§ THE REQUEST
Every record that follows should be printed verbatim.

§ THE INPUT
======

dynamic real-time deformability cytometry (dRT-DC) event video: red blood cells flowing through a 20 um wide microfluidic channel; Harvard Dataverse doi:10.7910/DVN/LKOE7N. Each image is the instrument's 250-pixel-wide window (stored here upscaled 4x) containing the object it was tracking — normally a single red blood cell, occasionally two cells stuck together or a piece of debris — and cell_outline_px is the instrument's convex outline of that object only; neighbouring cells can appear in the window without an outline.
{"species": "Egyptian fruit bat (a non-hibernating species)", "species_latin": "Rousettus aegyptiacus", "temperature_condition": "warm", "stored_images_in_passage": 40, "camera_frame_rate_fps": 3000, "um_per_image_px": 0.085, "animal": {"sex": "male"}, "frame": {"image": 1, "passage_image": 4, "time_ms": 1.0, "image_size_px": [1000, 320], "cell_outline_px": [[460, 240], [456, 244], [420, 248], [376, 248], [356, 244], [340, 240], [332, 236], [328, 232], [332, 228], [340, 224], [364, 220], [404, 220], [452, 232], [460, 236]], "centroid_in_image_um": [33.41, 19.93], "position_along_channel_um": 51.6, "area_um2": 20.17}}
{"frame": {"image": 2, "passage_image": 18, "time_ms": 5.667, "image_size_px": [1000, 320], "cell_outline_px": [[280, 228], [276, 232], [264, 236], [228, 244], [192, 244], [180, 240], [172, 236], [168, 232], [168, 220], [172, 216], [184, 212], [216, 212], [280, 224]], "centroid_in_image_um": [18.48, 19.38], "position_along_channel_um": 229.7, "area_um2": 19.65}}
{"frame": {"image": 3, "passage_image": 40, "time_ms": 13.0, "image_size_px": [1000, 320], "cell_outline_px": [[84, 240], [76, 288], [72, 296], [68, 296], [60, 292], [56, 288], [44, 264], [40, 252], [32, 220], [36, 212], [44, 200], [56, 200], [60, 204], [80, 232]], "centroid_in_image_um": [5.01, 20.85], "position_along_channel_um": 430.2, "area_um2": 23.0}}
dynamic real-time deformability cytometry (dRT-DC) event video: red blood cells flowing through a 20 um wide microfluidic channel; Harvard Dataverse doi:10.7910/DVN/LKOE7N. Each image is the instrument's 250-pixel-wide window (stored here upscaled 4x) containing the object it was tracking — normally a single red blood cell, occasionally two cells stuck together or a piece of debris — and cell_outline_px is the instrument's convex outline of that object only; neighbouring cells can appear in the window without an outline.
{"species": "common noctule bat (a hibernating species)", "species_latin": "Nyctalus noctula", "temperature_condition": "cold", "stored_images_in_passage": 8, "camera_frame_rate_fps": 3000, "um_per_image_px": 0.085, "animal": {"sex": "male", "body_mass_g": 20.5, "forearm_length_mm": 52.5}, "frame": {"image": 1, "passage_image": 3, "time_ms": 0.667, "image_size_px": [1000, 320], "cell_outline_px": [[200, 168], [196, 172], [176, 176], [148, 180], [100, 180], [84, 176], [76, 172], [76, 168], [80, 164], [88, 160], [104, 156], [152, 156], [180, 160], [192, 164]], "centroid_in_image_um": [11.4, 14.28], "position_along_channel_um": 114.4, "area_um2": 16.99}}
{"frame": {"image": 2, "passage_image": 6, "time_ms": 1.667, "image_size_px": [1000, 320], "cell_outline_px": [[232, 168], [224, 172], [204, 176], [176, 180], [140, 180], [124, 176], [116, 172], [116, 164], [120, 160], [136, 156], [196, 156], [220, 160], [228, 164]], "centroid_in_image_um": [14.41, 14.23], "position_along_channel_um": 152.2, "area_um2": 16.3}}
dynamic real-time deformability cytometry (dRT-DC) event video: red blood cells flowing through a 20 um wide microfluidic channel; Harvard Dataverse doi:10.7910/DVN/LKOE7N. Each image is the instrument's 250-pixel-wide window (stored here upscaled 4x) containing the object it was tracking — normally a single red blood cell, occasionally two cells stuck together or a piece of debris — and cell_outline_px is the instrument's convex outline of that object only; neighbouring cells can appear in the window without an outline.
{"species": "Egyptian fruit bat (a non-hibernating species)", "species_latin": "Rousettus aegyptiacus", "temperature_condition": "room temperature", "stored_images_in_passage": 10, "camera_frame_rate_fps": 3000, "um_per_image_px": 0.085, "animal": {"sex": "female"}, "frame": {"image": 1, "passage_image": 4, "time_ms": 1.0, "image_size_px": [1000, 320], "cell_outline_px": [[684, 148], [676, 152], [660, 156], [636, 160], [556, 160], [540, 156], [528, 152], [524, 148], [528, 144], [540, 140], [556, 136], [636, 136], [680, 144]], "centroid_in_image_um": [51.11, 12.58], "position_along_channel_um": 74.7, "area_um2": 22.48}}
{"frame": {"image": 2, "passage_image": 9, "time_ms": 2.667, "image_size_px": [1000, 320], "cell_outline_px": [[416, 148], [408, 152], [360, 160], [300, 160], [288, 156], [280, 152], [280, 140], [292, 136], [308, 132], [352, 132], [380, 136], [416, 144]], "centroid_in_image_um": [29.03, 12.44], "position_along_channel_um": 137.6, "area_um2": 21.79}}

======

§ SOLUTION TO THE EXERCISE
dynamic real-time deformability cytometry (dRT-DC) event video: red blood cells flowing through a 20 um wide microfluidic channel; Harvard Dataverse doi:10.7910/DVN/LKOE7N. Each image is the instrument's 250-pixel-wide window (stored here upscaled 4x) containing the object it was tracking — normally a single red blood cell, occasionally two cells stuck together or a piece of debris — and cell_outline_px is the instrument's convex outline of that object only; neighbouring cells can appear in the window without an outline.
{"species": "Egyptian fruit bat (a non-hibernating species)", "species_latin": "Rousettus aegyptiacus", "temperature_condition": "warm", "stored_images_in_passage": 40, "camera_frame_rate_fps": 3000, "um_per_image_px": 0.085, "animal": {"sex": "male"}, "frame": {"image": 1, "passage_image": 4, "time_ms": 1.0, "image_size_px": [1000, 320], "cell_outline_px": [[460, 240], [456, 244], [420, 248], [376, 248], [356, 244], [340, 240], [332, 236], [328, 232], [332, 228], [340, 224], [364, 220], [404, 220], [452, 232], [460, 236]], "centroid_in_image_um": [33.41, 19.93], "position_along_channel_um": 51.6, "area_um2": 20.17}}
{"frame": {"image": 2, "passage_image": 18, "time_ms": 5.667, "image_size_px": [1000, 320], "cell_outline_px": [[280, 228], [276, 232], [264, 236], [228, 244], [192, 244], [180, 240], [172, 236], [168, 232], [168, 220], [172, 216], [184, 212], [216, 212], [280, 224]], "centroid_in_image_um": [18.48, 19.38], "position_along_channel_um": 229.7, "area_um2": 19.65}}
{"frame": {"image": 3, "passage_image": 40, "time_ms": 13.0, "image_size_px": [1000, 320], "cell_outline_px": [[84, 240], [76, 288], [72, 296], [68, 296], [60, 292], [56, 288], [44, 264], [40, 252], [32, 220], [36, 212], [44, 200], [56, 200], [60, 204], [80, 232]], "centroid_in_image_um": [5.01, 20.85], "position_along_channel_um": 430.2, "area_um2": 23.0}}
dynamic real-time deformability cytometry (dRT-DC) event video: red blood cells flowing through a 20 um wide microfluidic channel; Harvard Dataverse doi:10.7910/DVN/LKOE7N. Each image is the instrument's 250-pixel-wide window (stored here upscaled 4x) containing the object it was tracking — normally a single red blood cell, occasionally two cells stuck together or a piece of debris — and cell_outline_px is the instrument's convex outline of that object only; neighbouring cells can appear in the window without an outline.
{"species": "common noctule bat (a hibernating species)", "species_latin": "Nyctalus noctula", "temperature_condition": "cold", "stored_images_in_passage": 8, "camera_frame_rate_fps": 3000, "um_per_image_px": 0.085, "animal": {"sex": "male", "body_mass_g": 20.5, "forearm_length_mm": 52.5}, "frame": {"image": 1, "passage_image": 3, "time_ms": 0.667, "image_size_px": [1000, 320], "cell_outline_px": [[200, 168], [196, 172], [176, 176], [148, 180], [100, 180], [84, 176], [76, 172], [76, 168], [80, 164], [88, 160], [104, 156], [152, 156], [180, 160], [192, 164]], "centroid_in_image_um": [11.4, 14.28], "position_along_channel_um": 114.4, "area_um2": 16.99}}
{"frame": {"image": 2, "passage_image": 6, "time_ms": 1.667, "image_size_px": [1000, 320], "cell_outline_px": [[232, 168], [224, 172], [204, 176], [176, 180], [140, 180], [124, 176], [116, 172], [116, 164], [120, 160], [136, 156], [196, 156], [220, 160], [228, 164]], "centroid_in_image_um": [14.41, 14.23], "position_along_channel_um": 152.2, "area_um2": 16.3}}
dynamic real-time deformability cytometry (dRT-DC) event video: red blood cells flowing through a 20 um wide microfluidic channel; Harvard Dataverse doi:10.7910/DVN/LKOE7N. Each image is the instrument's 250-pixel-wide window (stored here upscaled 4x) containing the object it was tracking — normally a single red blood cell, occasionally two cells stuck together or a piece of debris — and cell_outline_px is the instrument's convex outline of that object only; neighbouring cells can appear in the window without an outline.
{"species": "Egyptian fruit bat (a non-hibernating species)", "species_latin": "Rousettus aegyptiacus", "temperature_condition": "room temperature", "stored_images_in_passage": 10, "camera_frame_rate_fps": 3000, "um_per_image_px": 0.085, "animal": {"sex": "female"}, "frame": {"image": 1, "passage_image": 4, "time_ms": 1.0, "image_size_px": [1000, 320], "cell_outline_px": [[684, 148], [676, 152], [660, 156], [636, 160], [556, 160], [540, 156], [528, 152], [524, 148], [528, 144], [540, 140], [556, 136], [636, 136], [680, 144]], "centroid_in_image_um": [51.11, 12.58], "position_along_channel_um": 74.7, "area_um2": 22.48}}
{"frame": {"image": 2, "passage_image": 9, "time_ms": 2.667, "image_size_px": [1000, 320], "cell_outline_px": [[416, 148], [408, 152], [360, 160], [300, 160], [288, 156], [280, 152], [280, 140], [292, 136], [308, 132], [352, 132], [380, 136], [416, 144]], "centroid_in_image_um": [29.03, 12.44], "position_along_channel_um": 137.6, "area_um2": 21.79}}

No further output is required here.